If you boil it down to the basics, the best way to answer any question is with the most robust information put in front of the most experienced people, leading to the most informed, and therefore accurate, opinions on the solution. While it all sounds good in principle, the journey to the best solution often involves input from very differing schools of thought. And for some of the more complex questions, the answers are not immediately obvious, leading to quite heated debates over which opinion is right and wrong.

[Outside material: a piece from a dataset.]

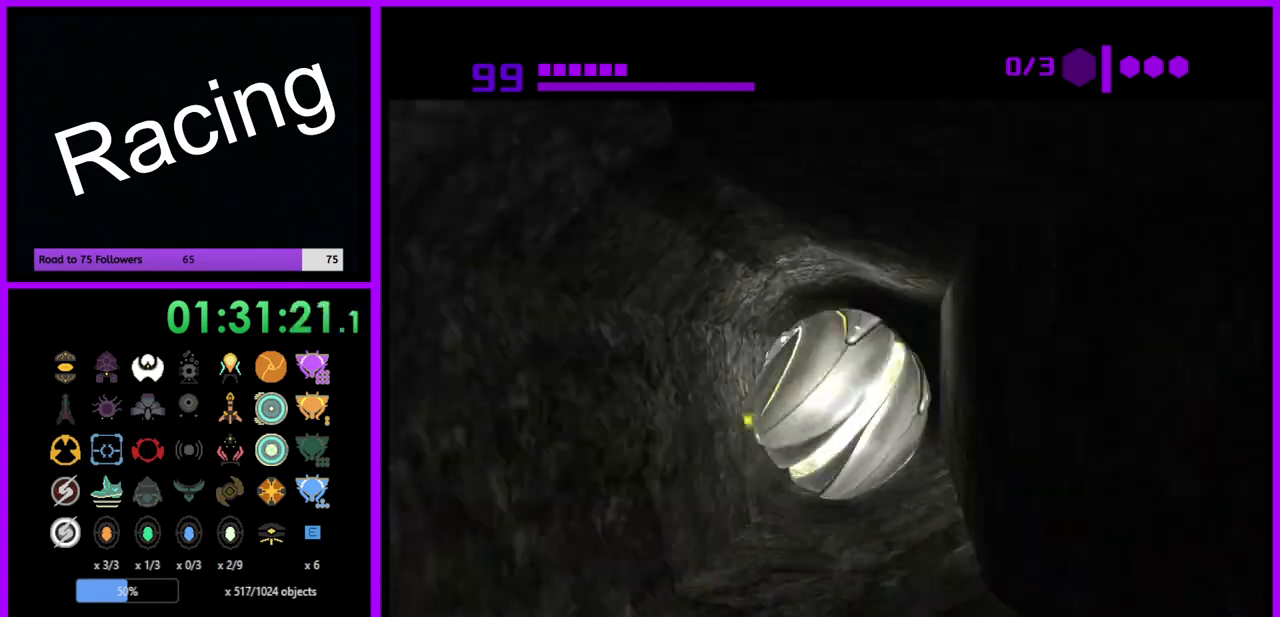
{"buttons": [], "left_stick": "up", "right_stick": "center", "events": [[400, "B", "up"]]}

This is why good social media channels have clearly articulated rules around how you can engage, normally based around some basic principles, such as:
- Don’t make negative claims about people or companies you can’t back up
- Don’t share private / confidential information
- Don’t use offensive or aggressive language
- Basically, don’t upset other folks!
But it’s not always that simple in reality – something which was reinforced to me in a discussion with a friend of mine who had just been booted out of a LinkedIn group. I’ll spare the specific details to protect the innocent, but suffice to say that while he’s not afraid to make his opinions known, he is not the sort who will flagrantly breach these rules, or go out of his way to upset anyone.

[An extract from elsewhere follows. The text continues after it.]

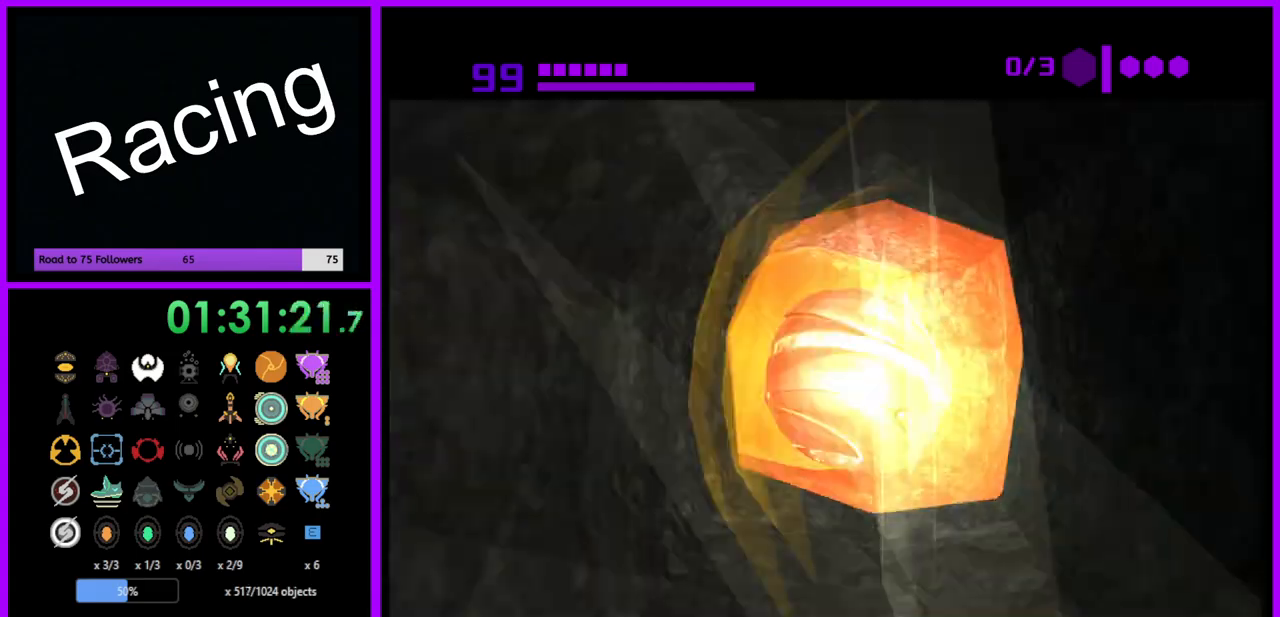
{"buttons": ["B"], "left_stick": "up", "right_stick": "center", "events": [[33, "B", "down"]]}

The challenge therefore, is that ‘grey’ area between someone having a strong, but opposing opinion to others, and crossing the line of deliberately causing offence. I say ‘deliberately’ quite, err, deliberately as, quite frankly, we all get a little hot under the collar when someone vehemently disagrees with us. The even bigger challenge is, as I suspect may have happened in this case, that the ‘offending’ opinion voiced is contrary to that of the people making the rules for the discussion – the moderators.
It’s a tricky one. As a moderator myself, I know that finding the right set of rules is hard enough, but enforcing them in a pragmatic way is even harder. Also, as a group grows more popular, enforcing them also has to be a time-efficient process, which can limit pragmatism.

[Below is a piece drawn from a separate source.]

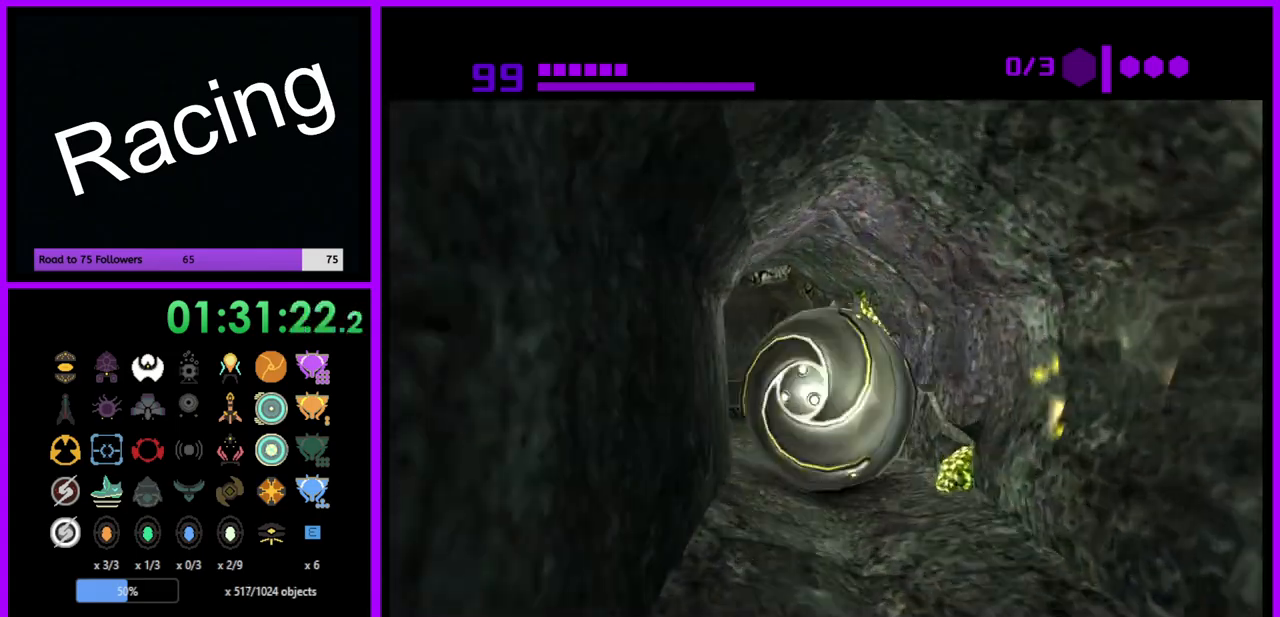
{"buttons": ["B"], "left_stick": "up", "right_stick": "center", "events": []}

It’s also a debate that cuts to the very heart of ‘free speech’, in the much broader context of how the online world is shaping up. I’m thinking of Google being forced to remove links to protect the rights of people offended, or feeling misrepresented by them.
Democracy, it seems, is being tested on the internet.
So, as avid social media users, what is our role in this?
Simple – we should be using these channels to have exactly this debate. Where do we draw the line between democratic disagreement and acceptable levels of free speech, versus inappropriately offending people? Where is that line when it comes to embracing multiple different viewpoints as part of the journey to finding the best crowd sourced answers? And are those two lines in the same place, or do we have to accept that to find the best answers, we have to have a level of honest conversation and diverse opinion that is inevitably going to upset someone?
Perhaps we should all remember the popular saying, “you can’t make an omelette without breaking a few eggs”.
I’m really interested to hear people’s thoughts on this one. At what point does a strong advocate of their opinion become a troll? And at what point does a staunch defender of theirs become a victim? And perhaps the biggest question of them all – is the quick-fire nature of social media, combined with the lack of non-textual communication cues, making us all intolerant, grumpy and anti-social?
Now there’s a question I’m sure you’ll all disagree on. Just do it nicely please.